* **Directions**
Transcribe the lines below exactly. No image belongs in the transcription.

Records excerpted from a collection:

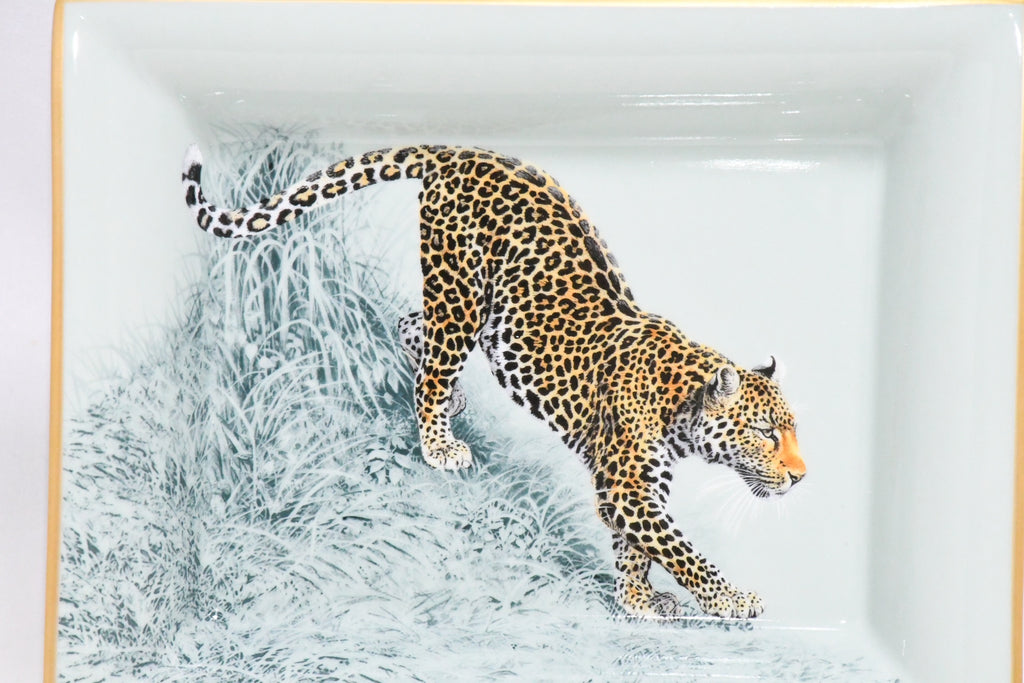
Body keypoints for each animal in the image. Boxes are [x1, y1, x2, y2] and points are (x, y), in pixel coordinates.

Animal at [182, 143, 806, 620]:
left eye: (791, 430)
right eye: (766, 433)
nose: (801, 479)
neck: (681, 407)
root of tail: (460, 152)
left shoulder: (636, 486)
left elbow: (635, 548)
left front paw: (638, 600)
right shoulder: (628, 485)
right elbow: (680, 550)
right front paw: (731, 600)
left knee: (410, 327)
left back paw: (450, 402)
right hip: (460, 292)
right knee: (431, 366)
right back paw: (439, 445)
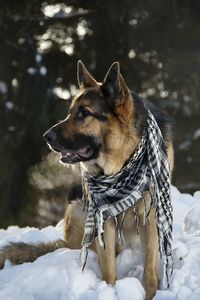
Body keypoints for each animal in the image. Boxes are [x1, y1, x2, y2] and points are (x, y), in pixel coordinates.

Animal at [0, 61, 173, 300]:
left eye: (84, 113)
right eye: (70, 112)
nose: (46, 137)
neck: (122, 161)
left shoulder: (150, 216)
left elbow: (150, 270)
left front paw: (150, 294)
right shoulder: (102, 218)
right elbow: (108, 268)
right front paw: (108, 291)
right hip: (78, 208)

* **Exercise result**
Body keypoints for each animal in the image. Boxes are [x1, y1, x2, y2] and points are (x, y), in pixel coordinates.

Animal at [182, 143, 806, 620]:
left eye: (791, 430)
right eye: (766, 433)
nose: (801, 479)
neck: (681, 407)
root of tail: (460, 152)
left shoulder: (636, 486)
left elbow: (635, 548)
left front paw: (638, 600)
right shoulder: (628, 485)
right elbow: (680, 550)
right front paw: (731, 600)
left knee: (410, 327)
left back paw: (450, 402)
right hip: (460, 292)
right knee: (431, 366)
right back paw: (439, 445)
Body keypoints for each animal in the image. Boxes are [x1, y1, x2, y2] and points are (x, y), in pixel coordinates.

Animal at [0, 61, 173, 300]:
left eye: (84, 113)
right eye: (70, 112)
nose: (46, 137)
neck: (122, 161)
left shoulder: (150, 216)
left elbow: (150, 270)
left front paw: (150, 294)
right shoulder: (102, 218)
right elbow: (108, 268)
right front paw: (108, 291)
right hip: (78, 208)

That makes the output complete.